== Segment start ==

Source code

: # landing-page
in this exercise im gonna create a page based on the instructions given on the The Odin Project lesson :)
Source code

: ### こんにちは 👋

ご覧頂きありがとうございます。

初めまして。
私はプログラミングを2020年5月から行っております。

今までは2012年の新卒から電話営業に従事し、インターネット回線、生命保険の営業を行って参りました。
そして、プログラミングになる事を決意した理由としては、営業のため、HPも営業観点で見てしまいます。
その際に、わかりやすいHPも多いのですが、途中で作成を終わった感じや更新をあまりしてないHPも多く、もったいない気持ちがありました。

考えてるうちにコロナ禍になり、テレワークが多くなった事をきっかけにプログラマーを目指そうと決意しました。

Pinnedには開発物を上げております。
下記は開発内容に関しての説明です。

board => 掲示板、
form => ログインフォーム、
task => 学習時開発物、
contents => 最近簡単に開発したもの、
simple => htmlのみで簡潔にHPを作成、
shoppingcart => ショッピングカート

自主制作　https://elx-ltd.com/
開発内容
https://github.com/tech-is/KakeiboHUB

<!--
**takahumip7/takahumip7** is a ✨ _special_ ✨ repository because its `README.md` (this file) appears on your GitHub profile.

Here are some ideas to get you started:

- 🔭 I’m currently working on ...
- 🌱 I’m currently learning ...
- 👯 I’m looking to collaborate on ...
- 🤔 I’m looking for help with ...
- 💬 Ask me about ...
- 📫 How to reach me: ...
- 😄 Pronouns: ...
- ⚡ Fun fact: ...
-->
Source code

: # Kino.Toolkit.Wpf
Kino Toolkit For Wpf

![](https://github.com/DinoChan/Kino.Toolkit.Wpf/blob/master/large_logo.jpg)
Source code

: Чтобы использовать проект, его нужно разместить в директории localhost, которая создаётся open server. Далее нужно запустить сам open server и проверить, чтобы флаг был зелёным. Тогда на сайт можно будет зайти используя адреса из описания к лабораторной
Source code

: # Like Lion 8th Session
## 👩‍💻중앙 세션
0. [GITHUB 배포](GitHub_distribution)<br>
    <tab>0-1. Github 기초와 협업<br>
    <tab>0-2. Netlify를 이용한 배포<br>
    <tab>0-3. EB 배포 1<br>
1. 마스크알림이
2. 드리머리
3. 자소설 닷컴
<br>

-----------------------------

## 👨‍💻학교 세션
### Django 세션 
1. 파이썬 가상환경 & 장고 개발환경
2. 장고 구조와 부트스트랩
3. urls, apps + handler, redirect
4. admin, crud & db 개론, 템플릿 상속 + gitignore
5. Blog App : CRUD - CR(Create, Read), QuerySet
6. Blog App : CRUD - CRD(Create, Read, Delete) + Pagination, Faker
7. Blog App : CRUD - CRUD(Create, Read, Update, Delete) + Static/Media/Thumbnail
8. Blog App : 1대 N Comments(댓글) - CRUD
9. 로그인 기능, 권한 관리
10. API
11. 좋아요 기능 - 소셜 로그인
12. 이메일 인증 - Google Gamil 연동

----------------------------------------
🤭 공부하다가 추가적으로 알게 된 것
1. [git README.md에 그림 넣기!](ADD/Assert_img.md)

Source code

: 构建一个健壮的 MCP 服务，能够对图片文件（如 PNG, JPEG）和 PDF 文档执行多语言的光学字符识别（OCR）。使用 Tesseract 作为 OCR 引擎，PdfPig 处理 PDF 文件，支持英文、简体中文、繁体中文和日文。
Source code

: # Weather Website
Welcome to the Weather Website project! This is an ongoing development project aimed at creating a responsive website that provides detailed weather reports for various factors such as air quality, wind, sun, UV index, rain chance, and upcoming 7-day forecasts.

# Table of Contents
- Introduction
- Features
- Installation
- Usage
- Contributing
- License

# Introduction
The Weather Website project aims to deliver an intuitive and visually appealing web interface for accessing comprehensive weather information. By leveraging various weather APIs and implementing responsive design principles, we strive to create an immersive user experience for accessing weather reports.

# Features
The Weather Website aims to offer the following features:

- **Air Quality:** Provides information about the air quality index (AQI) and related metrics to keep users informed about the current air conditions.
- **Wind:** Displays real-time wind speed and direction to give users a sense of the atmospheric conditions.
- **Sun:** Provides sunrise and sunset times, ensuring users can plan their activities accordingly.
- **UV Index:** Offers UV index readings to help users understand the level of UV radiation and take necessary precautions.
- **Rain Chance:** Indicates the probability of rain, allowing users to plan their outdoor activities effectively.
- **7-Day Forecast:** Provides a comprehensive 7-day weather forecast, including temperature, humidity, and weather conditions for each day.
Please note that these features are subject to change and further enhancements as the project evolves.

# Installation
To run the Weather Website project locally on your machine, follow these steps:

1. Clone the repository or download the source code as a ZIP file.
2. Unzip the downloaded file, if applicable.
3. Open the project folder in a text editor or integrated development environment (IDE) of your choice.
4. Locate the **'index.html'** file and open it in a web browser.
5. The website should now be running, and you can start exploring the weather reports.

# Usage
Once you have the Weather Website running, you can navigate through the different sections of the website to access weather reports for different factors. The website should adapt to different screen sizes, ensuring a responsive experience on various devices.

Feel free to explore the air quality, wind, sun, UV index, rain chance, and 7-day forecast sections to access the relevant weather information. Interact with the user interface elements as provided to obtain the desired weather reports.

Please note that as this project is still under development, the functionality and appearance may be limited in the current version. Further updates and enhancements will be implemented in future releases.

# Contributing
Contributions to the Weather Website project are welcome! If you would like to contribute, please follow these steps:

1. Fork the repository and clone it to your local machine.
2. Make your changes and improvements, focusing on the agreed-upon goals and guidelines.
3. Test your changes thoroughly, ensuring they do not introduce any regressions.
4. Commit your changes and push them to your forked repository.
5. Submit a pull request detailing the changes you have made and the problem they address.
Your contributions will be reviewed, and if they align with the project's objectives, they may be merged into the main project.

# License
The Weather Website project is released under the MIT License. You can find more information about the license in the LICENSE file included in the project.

== Segment end ==

◆ Your instructions:
Repeat the records word for word.

◆ Solution:
Source code

: # landing-page
in this exercise im gonna create a page based on the instructions given on the The Odin Project lesson :)
Source code

: ### こんにちは 👋

ご覧頂きありがとうございます。

初めまして。
私はプログラミングを2020年5月から行っております。

今までは2012年の新卒から電話営業に従事し、インターネット回線、生命保険の営業を行って参りました。
そして、プログラミングになる事を決意した理由としては、営業のため、HPも営業観点で見てしまいます。
その際に、わかりやすいHPも多いのですが、途中で作成を終わった感じや更新をあまりしてないHPも多く、もったいない気持ちがありました。

考えてるうちにコロナ禍になり、テレワークが多くなった事をきっかけにプログラマーを目指そうと決意しました。

Pinnedには開発物を上げております。
下記は開発内容に関しての説明です。

board => 掲示板、
form => ログインフォーム、
task => 学習時開発物、
contents => 最近簡単に開発したもの、
simple => htmlのみで簡潔にHPを作成、
shoppingcart => ショッピングカート

自主制作　https://elx-ltd.com/
開発内容
https://github.com/tech-is/KakeiboHUB

<!--
**takahumip7/takahumip7** is a ✨ _special_ ✨ repository because its `README.md` (this file) appears on your GitHub profile.

Here are some ideas to get you started:

- 🔭 I’m currently working on ...
- 🌱 I’m currently learning ...
- 👯 I’m looking to collaborate on ...
- 🤔 I’m looking for help with ...
- 💬 Ask me about ...
- 📫 How to reach me: ...
- 😄 Pronouns: ...
- ⚡ Fun fact: ...
-->
Source code

: # Kino.Toolkit.Wpf
Kino Toolkit For Wpf

![](https://github.com/DinoChan/Kino.Toolkit.Wpf/blob/master/large_logo.jpg)
Source code

: Чтобы использовать проект, его нужно разместить в директории localhost, которая создаётся open server. Далее нужно запустить сам open server и проверить, чтобы флаг был зелёным. Тогда на сайт можно будет зайти используя адреса из описания к лабораторной
Source code

: # Like Lion 8th Session
## 👩‍💻중앙 세션
0. [GITHUB 배포](GitHub_distribution)<br>
    <tab>0-1. Github 기초와 협업<br>
    <tab>0-2. Netlify를 이용한 배포<br>
    <tab>0-3. EB 배포 1<br>
1. 마스크알림이
2. 드리머리
3. 자소설 닷컴
<br>

-----------------------------

## 👨‍💻학교 세션
### Django 세션 
1. 파이썬 가상환경 & 장고 개발환경
2. 장고 구조와 부트스트랩
3. urls, apps + handler, redirect
4. admin, crud & db 개론, 템플릿 상속 + gitignore
5. Blog App : CRUD - CR(Create, Read), QuerySet
6. Blog App : CRUD - CRD(Create, Read, Delete) + Pagination, Faker
7. Blog App : CRUD - CRUD(Create, Read, Update, Delete) + Static/Media/Thumbnail
8. Blog App : 1대 N Comments(댓글) - CRUD
9. 로그인 기능, 권한 관리
10. API
11. 좋아요 기능 - 소셜 로그인
12. 이메일 인증 - Google Gamil 연동

----------------------------------------
🤭 공부하다가 추가적으로 알게 된 것
1. [git README.md에 그림 넣기!](ADD/Assert_img.md)

Source code

: 构建一个健壮的 MCP 服务，能够对图片文件（如 PNG, JPEG）和 PDF 文档执行多语言的光学字符识别（OCR）。使用 Tesseract 作为 OCR 引擎，PdfPig 处理 PDF 文件，支持英文、简体中文、繁体中文和日文。
Source code

: # Weather Website
Welcome to the Weather Website project! This is an ongoing development project aimed at creating a responsive website that provides detailed weather reports for various factors such as air quality, wind, sun, UV index, rain chance, and upcoming 7-day forecasts.

# Table of Contents
- Introduction
- Features
- Installation
- Usage
- Contributing
- License

# Introduction
The Weather Website project aims to deliver an intuitive and visually appealing web interface for accessing comprehensive weather information. By leveraging various weather APIs and implementing responsive design principles, we strive to create an immersive user experience for accessing weather reports.

# Features
The Weather Website aims to offer the following features:

- **Air Quality:** Provides information about the air quality index (AQI) and related metrics to keep users informed about the current air conditions.
- **Wind:** Displays real-time wind speed and direction to give users a sense of the atmospheric conditions.
- **Sun:** Provides sunrise and sunset times, ensuring users can plan their activities accordingly.
- **UV Index:** Offers UV index readings to help users understand the level of UV radiation and take necessary precautions.
- **Rain Chance:** Indicates the probability of rain, allowing users to plan their outdoor activities effectively.
- **7-Day Forecast:** Provides a comprehensive 7-day weather forecast, including temperature, humidity, and weather conditions for each day.
Please note that these features are subject to change and further enhancements as the project evolves.

# Installation
To run the Weather Website project locally on your machine, follow these steps:

1. Clone the repository or download the source code as a ZIP file.
2. Unzip the downloaded file, if applicable.
3. Open the project folder in a text editor or integrated development environment (IDE) of your choice.
4. Locate the **'index.html'** file and open it in a web browser.
5. The website should now be running, and you can start exploring the weather reports.

# Usage
Once you have the Weather Website running, you can navigate through the different sections of the website to access weather reports for different factors. The website should adapt to different screen sizes, ensuring a responsive experience on various devices.

Feel free to explore the air quality, wind, sun, UV index, rain chance, and 7-day forecast sections to access the relevant weather information. Interact with the user interface elements as provided to obtain the desired weather reports.

Please note that as this project is still under development, the functionality and appearance may be limited in the current version. Further updates and enhancements will be implemented in future releases.

# Contributing
Contributions to the Weather Website project are welcome! If you would like to contribute, please follow these steps:

1. Fork the repository and clone it to your local machine.
2. Make your changes and improvements, focusing on the agreed-upon goals and guidelines.
3. Test your changes thoroughly, ensuring they do not introduce any regressions.
4. Commit your changes and push them to your forked repository.
5. Submit a pull request detailing the changes you have made and the problem they address.
Your contributions will be reviewed, and if they align with the project's objectives, they may be merged into the main project.

# License
The Weather Website project is released under the MIT License. You can find more information about the license in the LICENSE file included in the project.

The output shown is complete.